Methods are used to monitor parameters of circulation such as pulse, pressure (arterial and venous) and heart activity (rate and rhythm). Indirect and intermittent measure of pressure and pulse are considered inadequate in unstable patients. Cuffs placed around upper arms or thighs and inflated at regular intervals are used to record pulse and pressure. Arterial pressure monitoring using a transducer system connected through a fluid filled tubing to a canula placed in an artery usually in the wrist is continuous and more acurate recording. Measurement of central venous pressure (blood within intra-thoracic part of superior or inferior vena cava) is done using an externally placed device with patient in supine position (lying flat). In this, a catheter is passed through a vein usually in neck to the vein in the chest, and the fluid within the catheter transmits pressure to the device. This gives an idea of fluid balance and becomes very useful when large amounts of fluid have to be transfused. ECG monitor is attached to the patient using electrodes to record heart beat continuously.
Devices used in emergency for ciculatory support include intra-aortic balloon pump and external pacemaker. In balloon pump, catheter with a balloon at the tip is inserted through artery in the groin into aorta in the chest and balloon is inflated with carbon dioxide or helium during diastole and rapidly deflated during systole.
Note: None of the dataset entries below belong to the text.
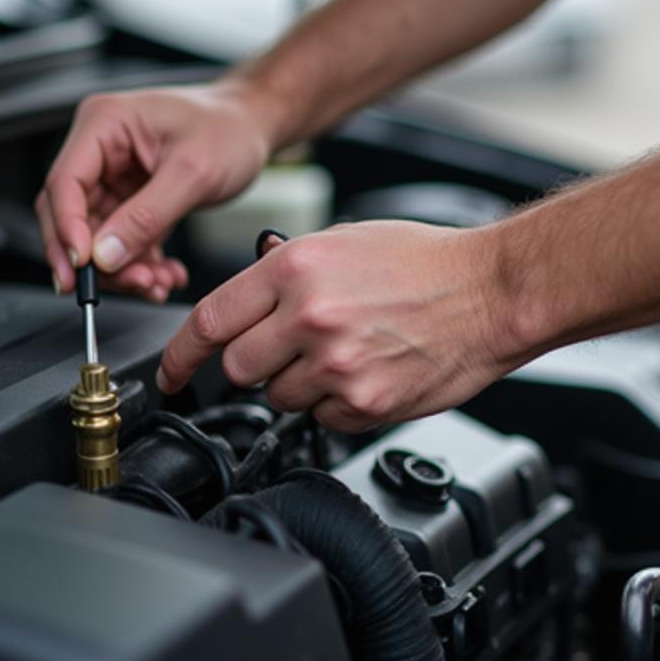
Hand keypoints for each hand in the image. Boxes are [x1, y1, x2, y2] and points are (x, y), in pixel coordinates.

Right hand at [35, 79, 272, 299]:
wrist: (252, 127)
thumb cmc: (228, 128)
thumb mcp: (192, 173)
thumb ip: (146, 216)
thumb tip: (104, 254)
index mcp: (104, 123)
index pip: (64, 183)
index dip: (67, 229)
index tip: (83, 266)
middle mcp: (100, 149)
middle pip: (71, 215)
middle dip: (95, 259)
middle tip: (127, 284)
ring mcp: (113, 175)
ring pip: (95, 236)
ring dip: (121, 268)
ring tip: (155, 284)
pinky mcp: (128, 198)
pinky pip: (119, 241)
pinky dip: (138, 264)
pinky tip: (163, 276)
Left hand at [156, 220, 521, 430]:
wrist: (490, 291)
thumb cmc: (422, 261)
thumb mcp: (339, 242)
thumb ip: (282, 274)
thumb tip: (242, 309)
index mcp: (294, 268)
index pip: (209, 320)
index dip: (179, 353)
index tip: (170, 372)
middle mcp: (308, 316)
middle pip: (237, 368)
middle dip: (252, 363)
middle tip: (286, 348)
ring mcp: (336, 364)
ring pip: (278, 397)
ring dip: (297, 383)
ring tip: (341, 353)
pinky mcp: (364, 403)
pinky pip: (322, 418)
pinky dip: (335, 402)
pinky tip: (366, 371)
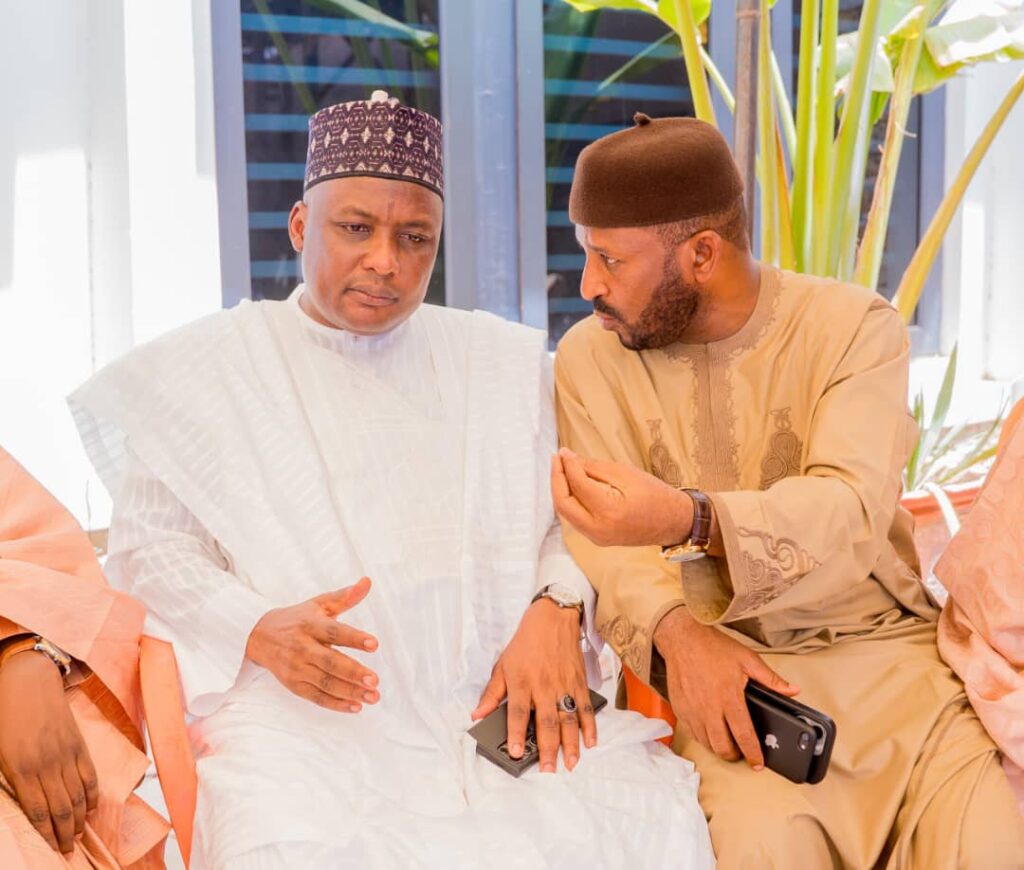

It improves blood flow into coronary arteries by increasing intra aortic pressure and increase cardiac output by reducing left ventricular pressure load. It is used as a temporary measure till prosthetic ventricles for long term is considered. External pacing is indicated for heart rate below 40 beats responding poorly to atropine IV, third degree heart block and in some with second degree heart block. Adhesive electrodes are placed on the chest, either both in front or one in front and other at back and connected to a pulse generator which senses the irregularity and takes appropriate action to correct it. It is a temporary measure till a permanent pacemaker is fitted. Defibrillators and cardioverters are also used in emergency to restart the heart in cardiac arrest and correct those heart rhythm abnormalities that do not respond to pharmacological agents.